▶ Problem description
Return every line of text read from the records below, character for character and in the original order, omitting the pictures.

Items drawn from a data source
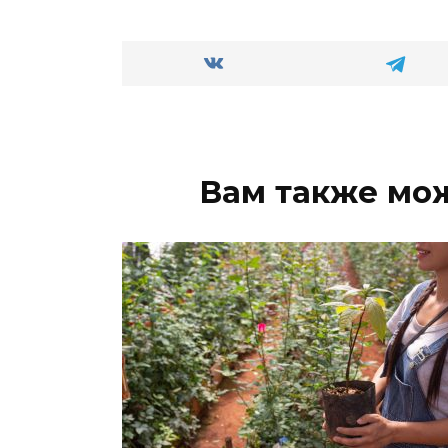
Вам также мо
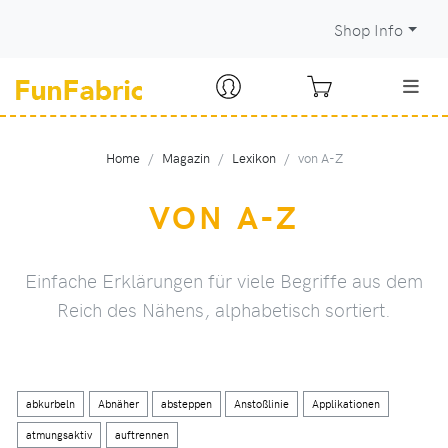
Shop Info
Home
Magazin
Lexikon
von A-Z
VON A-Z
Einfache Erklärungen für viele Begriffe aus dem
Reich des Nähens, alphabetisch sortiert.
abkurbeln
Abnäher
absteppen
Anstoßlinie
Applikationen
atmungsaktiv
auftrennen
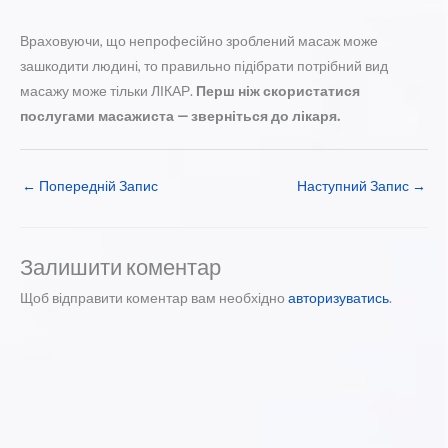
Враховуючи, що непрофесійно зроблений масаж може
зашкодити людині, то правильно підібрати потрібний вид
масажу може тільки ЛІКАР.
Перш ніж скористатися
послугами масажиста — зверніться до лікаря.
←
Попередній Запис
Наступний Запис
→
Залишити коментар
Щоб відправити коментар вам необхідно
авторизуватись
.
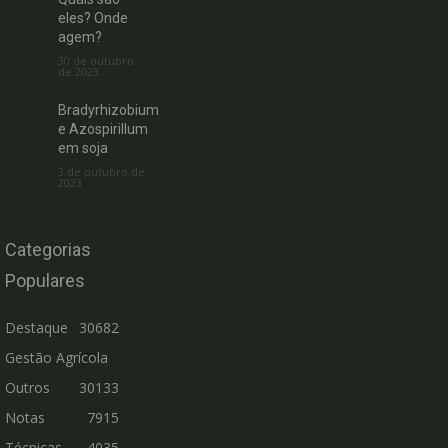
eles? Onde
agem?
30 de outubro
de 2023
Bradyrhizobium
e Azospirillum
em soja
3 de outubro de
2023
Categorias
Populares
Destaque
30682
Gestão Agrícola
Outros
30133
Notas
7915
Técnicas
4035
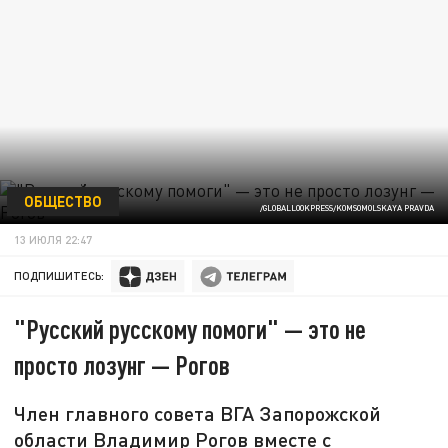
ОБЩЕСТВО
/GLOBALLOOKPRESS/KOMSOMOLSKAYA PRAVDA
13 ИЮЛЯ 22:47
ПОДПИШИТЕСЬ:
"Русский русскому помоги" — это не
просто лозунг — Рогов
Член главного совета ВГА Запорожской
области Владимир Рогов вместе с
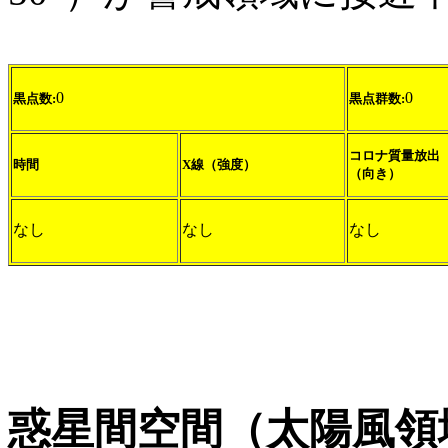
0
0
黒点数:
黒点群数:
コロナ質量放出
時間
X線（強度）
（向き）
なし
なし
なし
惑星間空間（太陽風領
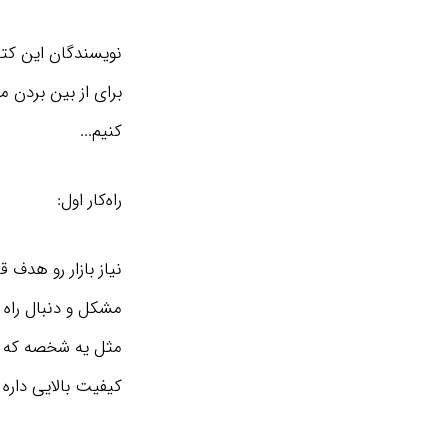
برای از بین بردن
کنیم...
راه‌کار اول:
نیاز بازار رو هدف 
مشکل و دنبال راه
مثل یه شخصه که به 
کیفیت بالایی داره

▶ Response for this exercise
Вам также мо
Shop Info
Home
Magazin
Lexikon
von A-Z
VON A-Z
Einfache Erklärungen für viele Begriffe aus dem
Reich des Nähens, alphabetisch sortiert.
abkurbeln
Abnäher
absteppen
Anstoßlinie
Applikationen
atmungsaktiv
auftrennen
Враховуючи, що непрофесійно зроблений масаж може
зашкодити людині, то правильно підібрати потрібний вид
масажу може тільки ЛІКАР.
Перш ніж скористатися
послугами масажиста — зверніться до лікаря.
←
Попередній Запис
Наступний Запис
→
Залишити коментар
Щоб відправити коментар вам необхідно
авторизуватись
.
eles? Onde
agem?
30 de outubro
de 2023
Bradyrhizobium
e Azospirillum
em soja
3 de outubro de
2023
Categorias
Populares
Destaque
30682
Gestão Agrícola
Outros
30133
Notas
7915
Técnicas
4035
ОБЩЕСТВО
/GLOBALLOOKPRESS/KOMSOMOLSKAYA PRAVDA
13 ИЮЛЯ 22:47
ПОДПИШИТЕСЬ:
"Русский русскому помоги" — это не
просто лозунг — Рогов
Член главного совета ВГА Запорожской
области Владимир Рогов вместе с
0
0
黒点数:
黒点群数:
コロナ質量放出
時間
X線（強度）
（向き）
なし
なし
なし
惑星間空間（太陽風領
برای از بین بردن
کنیم...
راه‌کار اول:
نیاز بازار رو هدف 
مشکل و دنبال راه
مثل یه شخصه که به 
کیفیت بالایی داره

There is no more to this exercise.